What you should do »
Report each line of the listing below that holds "unui".
======
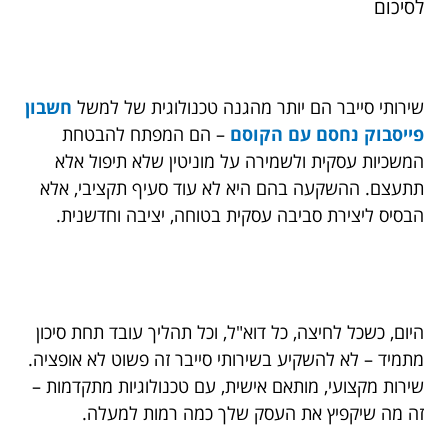
לסיכום
שירותי סייבר הם יותר מהגנה טכנולוגית של למשל
חשבון
פייסבוק נחסם עם הקוסם
– הם המפתח להבטחת
המשכיות עסקית ולשמירה על מוניטין שלא תיפול אלא
תתעצם. ההשקעה בהם היא לא עוד סעיף תקציבי, אלא
הבסיס ליצירת סביבה עסקית בטוחה, יציבה וחדשנית.
היום, כשכל לחיצה, כל דוא"ל, וכל תהליך עובד תחת סיכון
מתמיד – לא להשקיע בשירותי סייבר זה פשוט לא אופציה.
שירות מקצועי, מותאם אישית, עם טכנולוגיות מתקדמות –
זה מה שיקפיץ את העסק שלך כמה רמות למעלה.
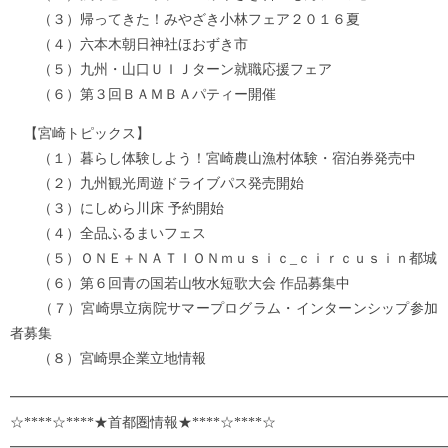
（３）帰ってきた！みやざき小林フェア２０１６夏
（４）六本木朝日神社ほおずき市
（５）九州・山口ＵＩＪターン就職応援フェア
（６）第３回ＢＡＭＢＡパティー開催
【宮崎トピックス】
（１）暮らし体験しよう！宮崎農山漁村体験・宿泊券発売中
（２）九州観光周遊ドライブパス発売開始
（３）にしめら川床 予約開始
（４）全品ふるまいフェス
（５）ＯＮＥ＋ＮＡＴＩＯＮｍｕｓｉｃ_ｃｉｒｃｕｓｉｎ都城
（６）第６回青の国若山牧水短歌大会 作品募集中
（７）宮崎県立病院サマープログラム・インターンシップ参加
者募集
（８）宮崎県企業立地情報
━━━━━━━━━━━━━━━━━━━━━━━━━━
☆****☆****★首都圏情報★****☆****☆
━━━━━━━━━━━━━━━━━━━━━━━━━━━━━━━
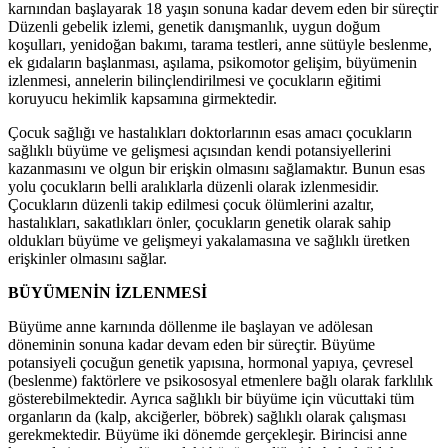
karnından başlayarak 18 yaşın sonuna kadar devem eden bir süreçtir
Düzenli gebelik izlemi, genetik danışmanlık, uygun doğum
koşulları, yenidoğan bakımı, tarama testleri, anne sütüyle beslenme,
ek gıdaların başlanması, aşılama, psikomotor gelişim, büyümenin
izlenmesi, annelerin bilinçlendirilmesi ve çocukların eğitimi
koruyucu hekimlik kapsamına girmektedir.
Çocuk sağlığı ve hastalıkları doktorlarının esas amacı çocukların
sağlıklı büyüme ve gelişmesi açısından kendi potansiyellerini
kazanmasını ve olgun bir erişkin olmasını sağlamaktır. Bunun esas
yolu çocukların belli aralıklarla düzenli olarak izlenmesidir.
Çocukların düzenli takip edilmesi çocuk ölümlerini azaltır,
hastalıkları, sakatlıkları önler, çocukların genetik olarak sahip
oldukları büyüme ve gelişmeyi yakalamasına ve sağlıklı üretken
erişkinler olmasını sağlar.
BÜYÜMENİN İZLENMESİ
Büyüme anne karnında döllenme ile başlayan ve adölesan
döneminin sonuna kadar devam eden bir süreçtir. Büyüme
potansiyeli çocuğun genetik yapısına, hormonal yapıya, çevresel
(beslenme) faktörlere ve psikososyal etmenlere bağlı olarak farklılık
gösterebilmektedir. Ayrıca sağlıklı bir büyüme için vücuttaki tüm
organların da (kalp, akciğerler, böbrek) sağlıklı olarak çalışması
gerekmektedir. Büyüme iki dönemde gerçekleşir. Birincisi anne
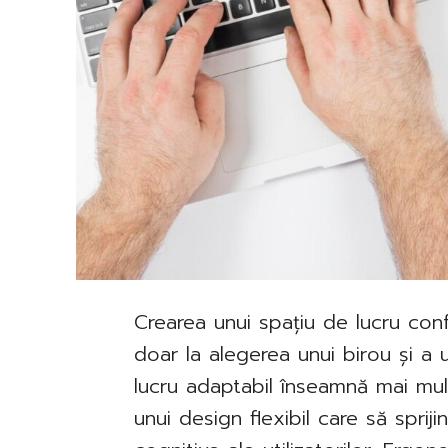
Crearea unui spațiu de lucru conf
doar la alegerea unui birou și a 
lucru adaptabil înseamnă mai mul
unui design flexibil care să spriji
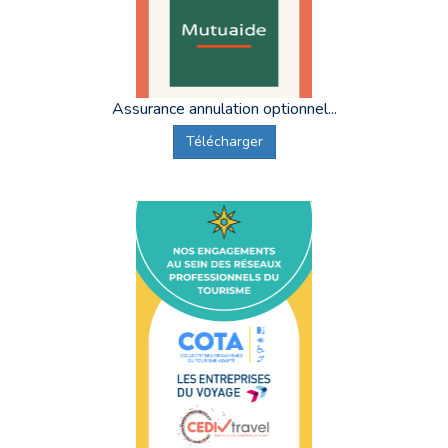
Assurance annulation optionnel...
Télécharger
======
Reply to the task »
Crearea unui spațiu de lucru conf
doar la alegerea unui birou și a 
unui design flexibil care să spriji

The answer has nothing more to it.